How to find the probability that when throwing N dice, the sum of points will be in this range?
Given the number of hexagon cubes - N. In the next row, there are 2 numbers - the range (left,right). How to find the probability that when throwing N dice, the sum of points will be in the range (left,right)?
Limitations:
N = 100
left, right <= 600
Examples :)
1
1 3
2
11 12
Answers:
0.5
0.083
Explanation: 1) The possible numbers that will fall out are 1, 2, 3, and all (6**N = 6).
Total: probability - 3 / (6**N = 6) = 0.5.
2) Possible numbers that will fall out - (5 + 6), (6 + 5), (6 + 6).

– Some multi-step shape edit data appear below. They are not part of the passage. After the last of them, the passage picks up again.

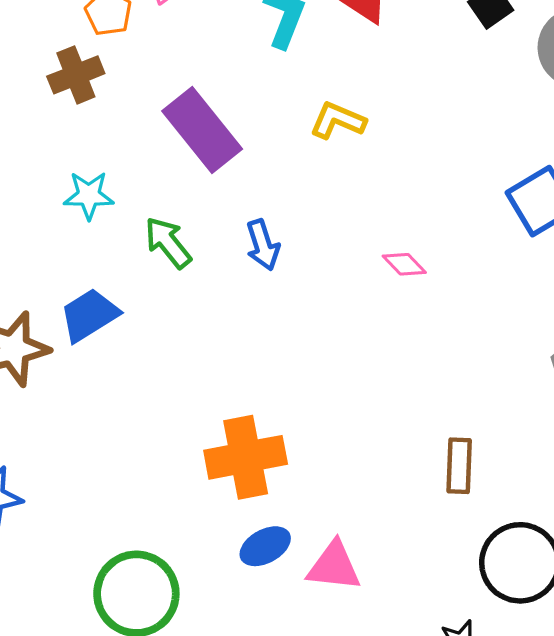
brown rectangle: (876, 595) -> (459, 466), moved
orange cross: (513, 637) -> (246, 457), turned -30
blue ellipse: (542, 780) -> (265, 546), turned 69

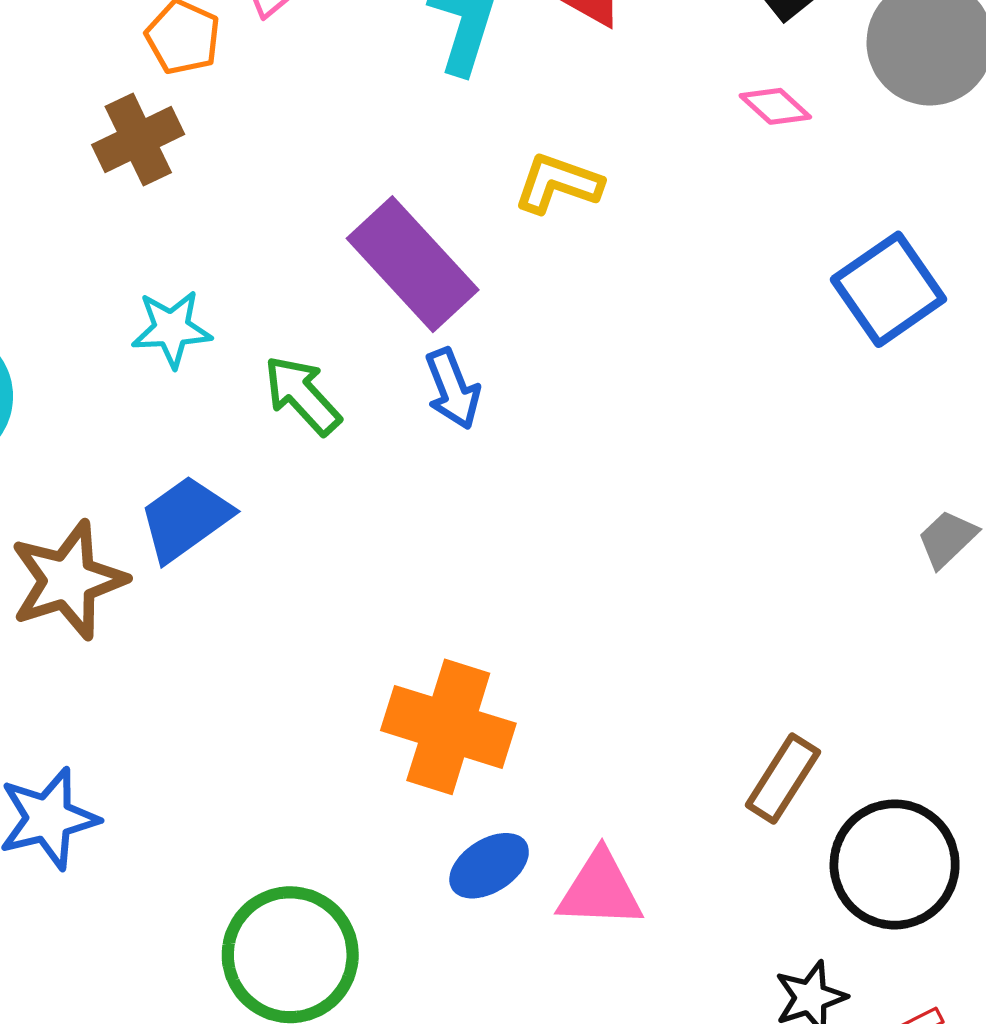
purple rectangle: (202, 130) -> (413, 264), moved
pink diamond: (404, 264) -> (775, 106), moved
orange cross: (246, 457) -> (448, 727), turned 32
brown rectangle: (459, 466) -> (783, 779), moved, turned 34

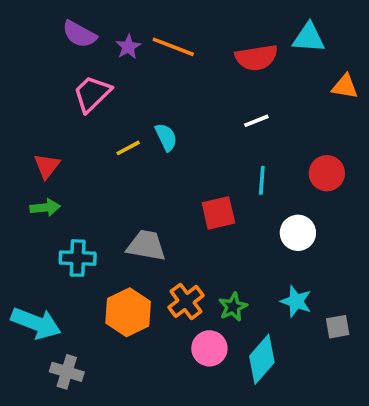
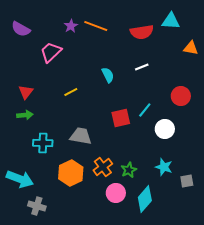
purple semicircle: (79, 34) -> (21, 29), moved
cyan semicircle: (166, 137) -> (108, 75), moved
yellow line: (128, 148) -> (71, 92), moved
cyan line: (262, 180) -> (145, 110), moved, turned 35

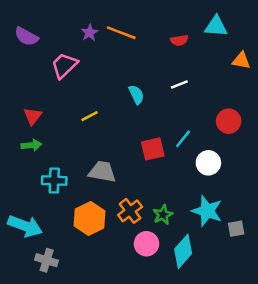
red semicircle: (142, 32) -> (179, 40), size x0.6
cyan star: (164, 167) -> (207, 211), size x1.4

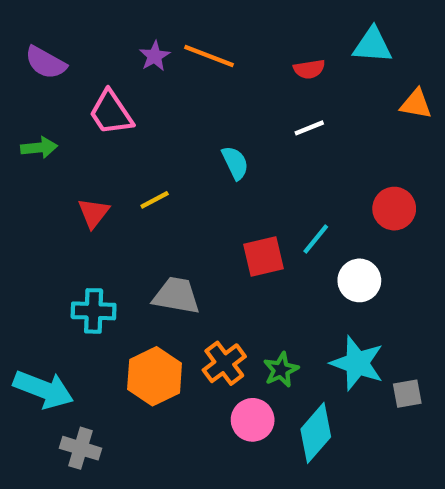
pink trapezoid: (64, 66) -> (111, 113), turned -80
white line: (179, 84) -> (309, 128), moved
red triangle: (33, 116) -> (94, 213), moved
green arrow: (31, 145) -> (39, 148), moved

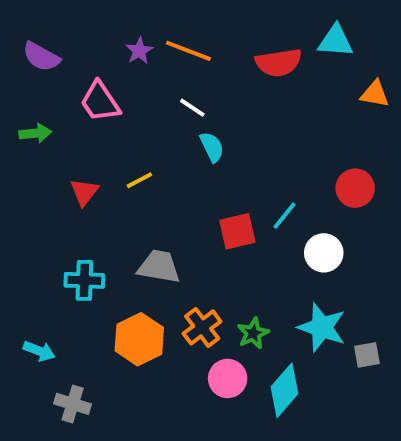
red semicircle: (309, 69) -> (279, 63), size x1.6
white line: (309, 128) -> (192, 108), moved, turned 56
cyan arrow: (43, 389) -> (39, 351), size x0.6

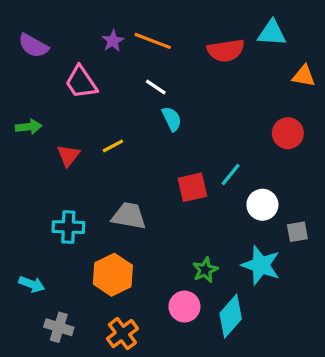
green arrow: (35, 133) -> (29, 127), moved
red circle: (355, 188) -> (288, 133), moved
orange cross: (202, 327) -> (122, 334), moved
gray square: (367, 355) -> (297, 232), moved

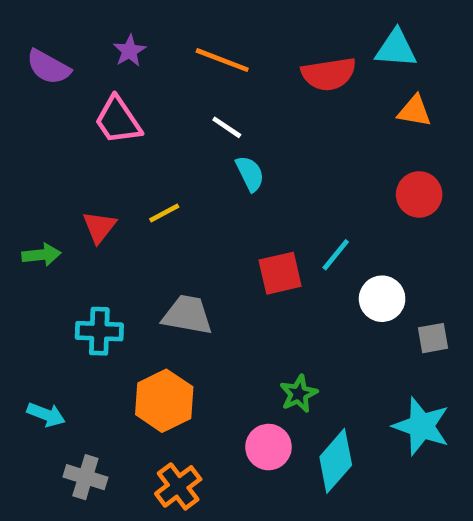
purple star: (113, 41) -> (129, 51), moved
orange triangle: (304, 76) -> (414, 111), moved
green arrow: (29, 127) -> (41, 255), moved
cyan star: (261, 265) -> (421, 426), moved

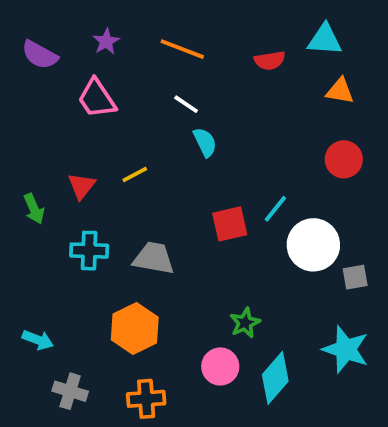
red semicircle: (329, 74) -> (270, 61), size x0.7
green arrow: (41, 255) -> (34, 209), turned 72
white circle: (382, 299) -> (313, 245), size x1.4
cyan cross: (99, 331) -> (89, 251), moved
orange cross: (178, 486) -> (146, 399), turned 33

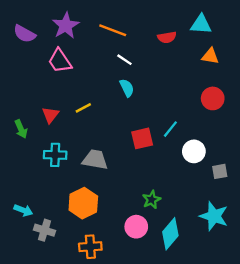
purple star: (106, 41) -> (66, 26), size x1.6
white line: (186, 104) -> (124, 60), moved
white circle: (313, 245) -> (194, 151), size x0.7
gray cross: (70, 391) -> (44, 230), moved

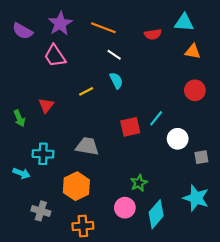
yellow line: (83, 108) -> (86, 91), moved
cyan cross: (55, 155) -> (43, 154), moved
cyan arrow: (23, 210) -> (21, 173), moved

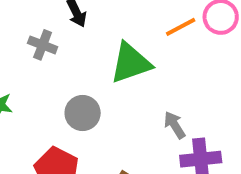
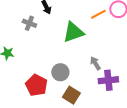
gray circle: (83, 113) -> (60, 72), moved

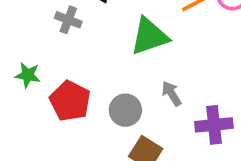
gray arrow: (95, 63) -> (172, 94), moved
red pentagon: (36, 85) -> (70, 101), moved

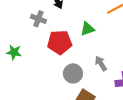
green triangle: (149, 36) -> (87, 29), size x0.6
red pentagon: (70, 101) -> (60, 42), moved, turned -30

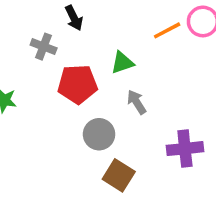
gray arrow: (101, 63) -> (137, 102), moved

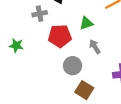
gray cross: (44, 47) -> (40, 14), turned -32

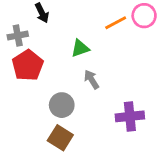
red pentagon: (60, 36) -> (28, 65), moved, turned -30
brown square: (84, 90) -> (60, 138), moved

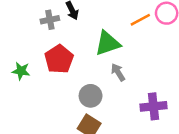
gray cross: (18, 36) -> (50, 20), moved
green triangle: (80, 48) -> (108, 43), size x1.5

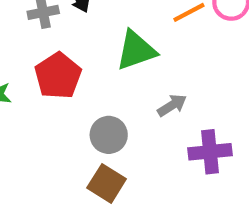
gray arrow: (118, 72) -> (172, 105), moved, turned 90

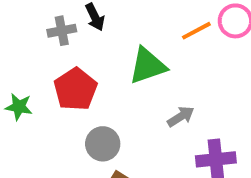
gray circle: (109, 135) -> (103, 144), moved

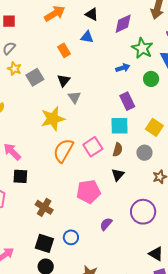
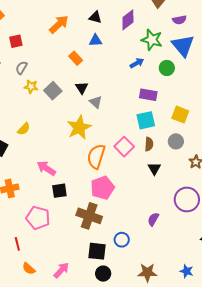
purple rectangle: (127, 101) -> (148, 95), turned -42
pink pentagon: (88, 192) -> (102, 188), moved
brown cross: (44, 207) -> (89, 216), size x1.4

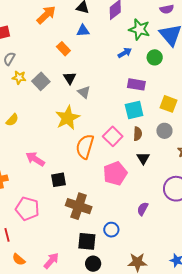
pink pentagon: (102, 188) -> (115, 173), moved
black square: (59, 191) -> (59, 180), moved

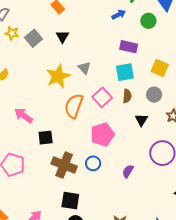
gray triangle: (84, 92) -> (84, 68), moved
black triangle: (143, 158) -> (141, 120), moved
blue circle: (111, 230) -> (93, 163), moved

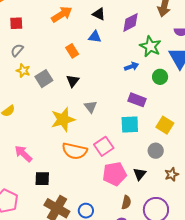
gray triangle: (84, 68) -> (91, 107), moved
brown semicircle: (127, 96) -> (126, 202), moved
orange semicircle: (74, 106) -> (75, 151), turned -105
pink pentagon: (102, 134) -> (115, 174), moved

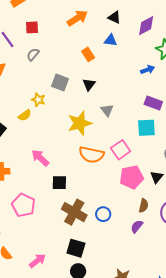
yellow star: (23, 71) -> (38, 100), moved
gray square: (44, 79) -> (60, 82), turned -36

Total: probability - 3 / (6**N = 36) = 3 / 36 = 0,083.
I tried to solve the problem algorithmically, find all permutations of length N in the array (1,2,3,4,5,6), and then check that the sum is in the range (left,right).
Code:
from itertools import product
n = int(input())
a,b = map(int,input().split())
arr = ["1","2","3","4","5","6"]
res = ["".join(i) for i in product(arr, repeat = n)]
k = 0
for i in range(0,len(res)):
string = res[i]
s = 0
for j in range(0,n):
s+=int(string[j])
if s>=a and s<=b:
k+=1
print(k / (6**n))
2 answers
Too long for a comment-explanation of the thick hint @pavel
Create a table Nx6N and fill it in row by row.
What's in cell A[K][P]? number of options to score the sum of P when throwing K cubes.
The amount of P when using K dice can be obtained by dropping one point on the K th cube and the sum of P-1 on K-1 cubes.
The same amount can be obtained when two points are dropped on the K th cube and the sum of P-2 on the K-1 cubes.
Etc. up to 6 points.
1 2 3 4 5 6 7 8 9 10 11 12
1 1 1 1 1 1 1 0 0 0 0 0 0
2 0 1 2 3 4 5 6 5 4 3 2 1
Simple implementation in Delphi:
function SumProb(n, a, b: Integer): Double;
var
Table: array of array of Int64;
i, j, k: integer;
begin
SetLength(Table, n + 1, 6 * n + 1);
for i := 1 to 6 do
Table[1, i] := 1;
for i := 2 to n do
for j := i to 6 * i do
for k := Min(6, j) downto 1 do
if j - k > 0 then
Table[i, j] := Table[i, j] + Table[i - 1, j - k];
Result := 0;
for i := a to b do
Result := Result + Table[n, i];
for i := 1 to n do
Result := Result / 6;
end;
The probability of falling into the range is equal to the sum of the probabilities of each discrete value falling out of the range.
The probability of each discrete value of the sum S falling out is equal to the ratio of the number of ways to score such a sum to the number of possible outcomes. The latter is 6N.
And the number of ways to get the sum S is
Sum for i from 0 up to [(S-N)/6] summands of the form (-1)i CiN CN-1S-6i-1
You can also calculate this value "manually": by the inclusion-exclusion method (as I described in detail here) or through generating functions. The above is a ready-made formula.
For example, for the problem 2 11 12, we find the number of ways to throw out the sums 11 and 12, which, according to the above formula, 2 and 1, respectively. Then the probability is (1 + 2) / 36 = 0.08(3).